The second-generation Ryzen Pro lineup consists of three processors, starting with the Ryzen 7 Pro 3700U at the high-end, packing four cores, 10 GPU cores, a base clock frequency of 2.3 GHz and a boost frequency of 4.0 GHz.

The two other Ryzen Pro processors also come with four cores each while featuring lower clock speeds and fewer CPU cores. The AMD Athlon Pro 300U, which targets budget laptops, comes with two cores, three GPU cores, a base clock frequency of 2.4 GHz and a boost frequency of 3.3 GHz. All of the processors use AMD's Radeon Vega integrated graphics and run on 15 watts of power.
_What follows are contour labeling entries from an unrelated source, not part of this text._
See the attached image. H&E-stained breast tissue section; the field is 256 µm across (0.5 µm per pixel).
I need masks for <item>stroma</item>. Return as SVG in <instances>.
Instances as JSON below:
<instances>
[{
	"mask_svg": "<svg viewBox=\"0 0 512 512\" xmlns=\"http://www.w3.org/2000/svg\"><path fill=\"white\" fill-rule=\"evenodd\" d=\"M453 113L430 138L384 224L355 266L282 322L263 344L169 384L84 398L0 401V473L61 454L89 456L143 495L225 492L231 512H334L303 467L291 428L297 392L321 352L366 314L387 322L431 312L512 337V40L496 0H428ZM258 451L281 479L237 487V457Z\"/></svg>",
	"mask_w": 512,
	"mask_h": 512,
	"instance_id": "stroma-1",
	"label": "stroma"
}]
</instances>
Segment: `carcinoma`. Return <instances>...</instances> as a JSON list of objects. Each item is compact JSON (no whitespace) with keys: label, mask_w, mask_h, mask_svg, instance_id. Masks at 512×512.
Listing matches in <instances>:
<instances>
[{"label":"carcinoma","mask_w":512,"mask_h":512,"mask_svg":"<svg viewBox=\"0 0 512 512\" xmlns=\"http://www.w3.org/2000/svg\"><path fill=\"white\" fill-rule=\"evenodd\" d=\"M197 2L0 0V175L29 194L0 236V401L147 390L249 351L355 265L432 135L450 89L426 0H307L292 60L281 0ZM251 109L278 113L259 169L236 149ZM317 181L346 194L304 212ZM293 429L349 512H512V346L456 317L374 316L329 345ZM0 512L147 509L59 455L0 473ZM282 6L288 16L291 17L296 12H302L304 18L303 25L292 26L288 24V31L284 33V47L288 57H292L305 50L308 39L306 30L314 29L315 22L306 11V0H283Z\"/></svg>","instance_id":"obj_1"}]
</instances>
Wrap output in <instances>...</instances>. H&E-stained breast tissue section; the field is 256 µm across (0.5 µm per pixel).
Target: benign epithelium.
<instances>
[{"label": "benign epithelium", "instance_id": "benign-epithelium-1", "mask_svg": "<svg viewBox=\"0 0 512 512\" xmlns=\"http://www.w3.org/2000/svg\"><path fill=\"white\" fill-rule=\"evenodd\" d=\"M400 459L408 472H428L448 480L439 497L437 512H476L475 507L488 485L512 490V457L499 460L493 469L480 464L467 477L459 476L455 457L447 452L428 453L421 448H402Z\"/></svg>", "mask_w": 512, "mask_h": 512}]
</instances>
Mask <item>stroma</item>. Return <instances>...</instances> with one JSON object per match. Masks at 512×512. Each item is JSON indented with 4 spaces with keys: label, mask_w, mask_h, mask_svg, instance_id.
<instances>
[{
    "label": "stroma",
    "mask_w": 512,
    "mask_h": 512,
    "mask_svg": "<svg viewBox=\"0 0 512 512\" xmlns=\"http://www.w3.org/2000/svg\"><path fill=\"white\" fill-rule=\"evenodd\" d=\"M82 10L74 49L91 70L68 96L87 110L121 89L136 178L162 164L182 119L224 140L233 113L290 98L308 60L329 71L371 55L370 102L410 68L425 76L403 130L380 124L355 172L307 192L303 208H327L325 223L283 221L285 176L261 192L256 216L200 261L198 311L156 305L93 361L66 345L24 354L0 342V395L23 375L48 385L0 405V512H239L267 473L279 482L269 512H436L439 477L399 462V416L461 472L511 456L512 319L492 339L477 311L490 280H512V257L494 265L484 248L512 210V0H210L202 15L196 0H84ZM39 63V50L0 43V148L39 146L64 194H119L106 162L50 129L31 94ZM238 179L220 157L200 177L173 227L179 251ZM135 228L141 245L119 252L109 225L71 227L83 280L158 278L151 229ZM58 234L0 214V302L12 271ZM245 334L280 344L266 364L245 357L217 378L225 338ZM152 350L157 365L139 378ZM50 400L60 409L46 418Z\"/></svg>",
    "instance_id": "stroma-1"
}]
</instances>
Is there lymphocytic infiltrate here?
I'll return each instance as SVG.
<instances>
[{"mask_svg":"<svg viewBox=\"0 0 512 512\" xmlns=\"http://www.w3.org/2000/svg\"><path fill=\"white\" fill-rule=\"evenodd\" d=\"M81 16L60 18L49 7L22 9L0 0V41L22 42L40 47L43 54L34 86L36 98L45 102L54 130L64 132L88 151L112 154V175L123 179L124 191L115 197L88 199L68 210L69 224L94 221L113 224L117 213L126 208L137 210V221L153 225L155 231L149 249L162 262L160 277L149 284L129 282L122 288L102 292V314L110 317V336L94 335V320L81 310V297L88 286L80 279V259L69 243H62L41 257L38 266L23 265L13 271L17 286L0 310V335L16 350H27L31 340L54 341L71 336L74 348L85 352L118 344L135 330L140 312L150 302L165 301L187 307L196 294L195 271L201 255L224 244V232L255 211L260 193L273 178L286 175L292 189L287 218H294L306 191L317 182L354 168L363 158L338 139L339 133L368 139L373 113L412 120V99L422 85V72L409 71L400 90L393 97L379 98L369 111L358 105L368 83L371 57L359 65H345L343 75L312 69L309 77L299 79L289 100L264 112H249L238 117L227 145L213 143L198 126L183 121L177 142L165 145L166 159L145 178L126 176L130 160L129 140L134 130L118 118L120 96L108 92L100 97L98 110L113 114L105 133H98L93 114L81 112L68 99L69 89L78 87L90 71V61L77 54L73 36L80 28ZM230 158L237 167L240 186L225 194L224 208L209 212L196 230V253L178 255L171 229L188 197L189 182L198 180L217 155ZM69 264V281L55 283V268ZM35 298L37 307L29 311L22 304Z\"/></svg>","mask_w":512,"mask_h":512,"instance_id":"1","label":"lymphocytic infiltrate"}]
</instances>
With second-generation Ryzen Pro, AMD promises up to 12 hours of battery life for general office productivity applications and up to 10 hours for video playback. Comparing the top-end Ryzen 7 Pro 3700U with Intel's eighth-generation Core i7-8650U, the former is 36 percent faster for photo editing, 64 percent faster for 3D modeling and 258 percent faster for visualization, according to benchmark tests performed by AMD.

While Intel continues to grapple with a CPU shortage that is primarily impacting client computers, AMD promised in a presentation that the new Ryzen Pro and Athlon Pro processors will have "24 months of planned availability for a stable enterprise." The company said the processors will also receive "18 months of "planned software stability."

AMD said the new Ryzen Pro processors will also come with security features, such as a hardware security co-processor, secure boot and memory encryption. In addition, the processors will come with "enterprise-class manageability" that is CPU-agnostic.

The second-generation Ryzen Pro announcement comes after AMD revealed its new line of Ryzen 3000 Series mobile processors for consumer laptops at CES in January. Intel is expected to launch a line of ninth-generation Core processors for laptops sometime this quarter.